-- Begin Text --
The 48th Primetime Emmy Awards were held at the Pasadena Civic Auditorium in Pasadena, California. The awards were presented over two ceremonies, one untelevised on September 7, 1996, and other televised on September 8, 1996. It was hosted by Michael J. Fox, Paul Reiser, and Oprah Winfrey. Two networks, A&E and AMC, received their first major nominations this year.

Frasier took home Outstanding Comedy Series for the third straight year, and won two major awards overall. In the drama field, ER came into the ceremony as the most nominated drama for the second straight year with eleven major nominations, it defeated defending champion NYPD Blue to win Outstanding Drama Series. This turned out to be the only major award ER won. No show won more than two major awards.
-- End Text --
__What is asked__.
Quote the 48th Primetime Emmy Awards text from "The 48th Primetime" to "nominations this year.".
-- Begin Data rows --
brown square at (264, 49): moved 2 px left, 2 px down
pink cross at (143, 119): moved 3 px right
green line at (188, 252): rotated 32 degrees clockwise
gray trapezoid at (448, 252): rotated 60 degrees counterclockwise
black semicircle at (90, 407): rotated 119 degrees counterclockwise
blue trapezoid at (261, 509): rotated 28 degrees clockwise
-- End Data rows --
__Full solution__.
The 48th Primetime Emmy Awards were held at the Pasadena Civic Auditorium in Pasadena, California. The awards were presented over two ceremonies, one untelevised on September 7, 1996, and other televised on September 8, 1996. It was hosted by Michael J. Fox, Paul Reiser, and Oprah Winfrey. Two networks, A&E and AMC, received their first major nominations this year.